(Input records Opens)

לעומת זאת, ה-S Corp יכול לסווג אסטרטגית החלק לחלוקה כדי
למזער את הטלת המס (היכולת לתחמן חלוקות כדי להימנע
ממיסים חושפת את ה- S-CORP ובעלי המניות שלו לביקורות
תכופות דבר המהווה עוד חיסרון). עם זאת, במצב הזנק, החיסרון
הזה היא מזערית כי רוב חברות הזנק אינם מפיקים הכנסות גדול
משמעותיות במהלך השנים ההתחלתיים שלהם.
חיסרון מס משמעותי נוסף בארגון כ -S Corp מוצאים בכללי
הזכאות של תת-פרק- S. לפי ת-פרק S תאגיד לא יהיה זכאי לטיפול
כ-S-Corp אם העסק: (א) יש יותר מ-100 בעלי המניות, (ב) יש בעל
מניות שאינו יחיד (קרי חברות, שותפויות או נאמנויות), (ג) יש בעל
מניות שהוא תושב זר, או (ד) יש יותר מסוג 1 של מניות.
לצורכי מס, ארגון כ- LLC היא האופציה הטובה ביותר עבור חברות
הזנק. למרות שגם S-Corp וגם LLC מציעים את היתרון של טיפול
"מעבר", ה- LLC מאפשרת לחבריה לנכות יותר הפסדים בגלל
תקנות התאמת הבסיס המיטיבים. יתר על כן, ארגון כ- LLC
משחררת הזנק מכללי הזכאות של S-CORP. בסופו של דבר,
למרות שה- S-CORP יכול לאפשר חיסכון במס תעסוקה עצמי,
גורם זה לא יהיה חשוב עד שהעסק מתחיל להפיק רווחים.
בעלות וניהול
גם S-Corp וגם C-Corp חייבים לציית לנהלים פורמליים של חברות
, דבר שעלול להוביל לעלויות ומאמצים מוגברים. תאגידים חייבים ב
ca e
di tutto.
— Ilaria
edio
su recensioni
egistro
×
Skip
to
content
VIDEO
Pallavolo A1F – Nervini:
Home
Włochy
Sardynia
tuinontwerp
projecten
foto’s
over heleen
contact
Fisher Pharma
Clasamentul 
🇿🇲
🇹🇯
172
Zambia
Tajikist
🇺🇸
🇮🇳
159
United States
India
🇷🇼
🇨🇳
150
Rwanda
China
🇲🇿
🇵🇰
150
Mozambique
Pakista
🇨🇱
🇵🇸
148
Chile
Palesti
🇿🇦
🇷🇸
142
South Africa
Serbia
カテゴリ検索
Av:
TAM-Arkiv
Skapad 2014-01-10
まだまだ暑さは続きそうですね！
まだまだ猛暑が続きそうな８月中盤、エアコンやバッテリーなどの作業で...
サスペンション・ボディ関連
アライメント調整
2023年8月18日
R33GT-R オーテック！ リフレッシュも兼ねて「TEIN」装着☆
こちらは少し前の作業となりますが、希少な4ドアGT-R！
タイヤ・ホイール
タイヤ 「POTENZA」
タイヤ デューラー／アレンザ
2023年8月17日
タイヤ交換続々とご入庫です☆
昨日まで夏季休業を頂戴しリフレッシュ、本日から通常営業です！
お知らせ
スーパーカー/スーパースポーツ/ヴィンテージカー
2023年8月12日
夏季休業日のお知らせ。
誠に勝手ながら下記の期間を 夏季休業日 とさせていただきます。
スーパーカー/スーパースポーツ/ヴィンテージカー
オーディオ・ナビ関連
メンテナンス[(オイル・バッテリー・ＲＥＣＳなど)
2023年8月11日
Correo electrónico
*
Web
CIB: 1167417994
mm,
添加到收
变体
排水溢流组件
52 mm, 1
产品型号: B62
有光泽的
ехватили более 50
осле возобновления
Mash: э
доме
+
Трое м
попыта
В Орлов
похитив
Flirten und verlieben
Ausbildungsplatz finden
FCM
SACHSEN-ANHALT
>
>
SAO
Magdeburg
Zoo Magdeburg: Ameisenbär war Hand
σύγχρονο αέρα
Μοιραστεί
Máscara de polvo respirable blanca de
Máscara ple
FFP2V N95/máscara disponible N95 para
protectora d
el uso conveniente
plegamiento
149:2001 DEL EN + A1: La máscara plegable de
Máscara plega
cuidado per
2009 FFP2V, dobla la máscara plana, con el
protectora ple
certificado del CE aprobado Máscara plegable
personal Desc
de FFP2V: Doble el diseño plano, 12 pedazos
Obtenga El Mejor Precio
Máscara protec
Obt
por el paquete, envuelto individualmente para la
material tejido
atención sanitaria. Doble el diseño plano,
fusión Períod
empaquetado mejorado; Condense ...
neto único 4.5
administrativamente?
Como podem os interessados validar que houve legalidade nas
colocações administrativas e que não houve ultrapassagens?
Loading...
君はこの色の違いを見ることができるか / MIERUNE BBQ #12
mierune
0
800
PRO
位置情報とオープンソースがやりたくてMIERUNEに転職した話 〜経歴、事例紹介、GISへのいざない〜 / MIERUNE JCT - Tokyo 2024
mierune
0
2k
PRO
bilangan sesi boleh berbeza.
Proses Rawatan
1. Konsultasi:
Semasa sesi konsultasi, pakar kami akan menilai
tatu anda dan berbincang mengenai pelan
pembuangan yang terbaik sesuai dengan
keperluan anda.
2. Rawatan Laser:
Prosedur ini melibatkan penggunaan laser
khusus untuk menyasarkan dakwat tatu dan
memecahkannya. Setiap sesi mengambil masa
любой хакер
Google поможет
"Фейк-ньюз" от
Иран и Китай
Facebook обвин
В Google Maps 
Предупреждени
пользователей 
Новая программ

(Input records Closes)

**What you are asked to do:** Provide only the count of lines within the entries above that include the string "חיסרון".

**Exercise answer:** 2